Au volant de sa grosse Audi A6, a-t-il pris la route la plus compliquée ? Celle qui tortille vers le col de Vergio et se resserre dans la Scala di Santa Regina ? Un pompier, d’abord pris au sérieux, dit avoir vu la voiture immatriculée dans le canton de Vaud, stationnée aux abords du barrage de Calacuccia.  Il précisera plus tard que c’était « au cours des trois derniers mois »…

 

Personne ne voit l’ingénieur suisse sur l’axe Bastia-Ajaccio. S’est-il alors engagé sur le chemin le plus court, via Porto-Vecchio ? C’est ce qui semble le plus probable. Un épicier de Piannotoli semble formel, il a vu le papa des jumelles sur son parking avec son véhicule noir. Sans plus de détails. Mais si ce parcours semble logique, c’est aussi parce qu’il justifierait un étrange crochet par la Corse. Parce qu’il expliquerait pourquoi Mathias Schepp ne s’est pas rendu directement de Saint-Sulpice, où il réside, à Cerignola, près de Naples, où il s’est suicidé. C’est parce qu’il aurait eu la nostalgie de jours heureux coulés sur l’île avec son ex-épouse, la maman des fillettes.
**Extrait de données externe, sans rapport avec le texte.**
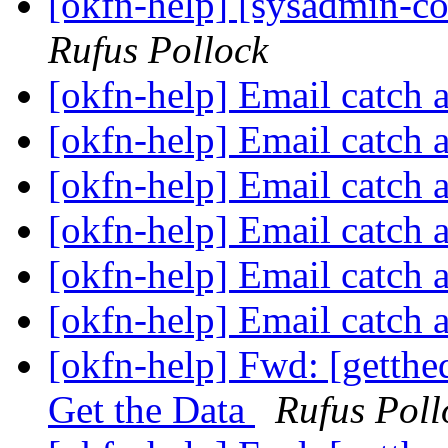
[okfn-help] [sysadmin-c
Rufus Pollock
[okfn-help] Email catch 
[okfn-help] Email catch 
[okfn-help] Email catch 
[okfn-help] Email catch 
[okfn-help] Email catch 
[okfn-help] Email catch 
[okfn-help] Fwd: [getth
Get the Data
Rufus Poll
Et que, comme chacun des endroits où il s’est arrêté dans sa fuite, les lieux avaient une signification pour le couple. Tous étaient choisis dans un seul but : témoigner de sa souffrance après leur séparation.

 

Les enquêteurs ont même un temps pensé que Livia et Alessia ont été conçues en Corse, lors d’un voyage fait ensemble il y a six ans. Hypothèse visiblement peu probable. Il n’empêche, ils ont survolé pendant deux longues journées les criques isolées de l’extrême sud. En hélicoptère et à très basse altitude. Dans l’espoir de trouver une trace du passage de Mathias Schepp. Mais il semblerait que le papa des jumelles ait eu un besoin impérieux de se rendre dans le Nord de l’île. Sinon, pourquoi repartir par Bastia alors que la Corsica Ferries lui proposait aussi une traversée pour Toulon au départ d’Ajaccio ? Pourquoi faire tant d’heures de route ? Pour aller à Macinaggio, à l’autre bout de la Corse ? Possible. Plusieurs témoins, peu fiables, disent avoir aperçu un homme correspondant au signalement de Mathias Schepp. Tantôt seul, tantôt accompagné de deux filles dans le petit port de pêche. Un lieu qui a aussi sa symbolique dans l’esprit du papa divorcé. C’est là que toute la famille a accosté pour la première fois sur l’île lors d’un tour de Corse à la voile en 2008. Là qu’ils auraient campé tous ensemble.

 

Mais Mathias Schepp est peut-être venu chercher une complicité sur l’île. Olga Orneck dit bien avoir aperçu une femme en leur compagnie sur le port de Propriano. En Italie, deux personnes affirment avoir vu le papa et les fillettes avec une dame aux cheveux foncés dans un centre commercial de la région de Côme. La mystérieuse demoiselle, originaire de Suisse est, elle aussi, portée disparue depuis la fin janvier. Elle aurait pu se voir confier Livia et Alessia. Une éventuelle assistance qui laisse un espoir dans les yeux d’Irina Lucidi, la maman des jumelles.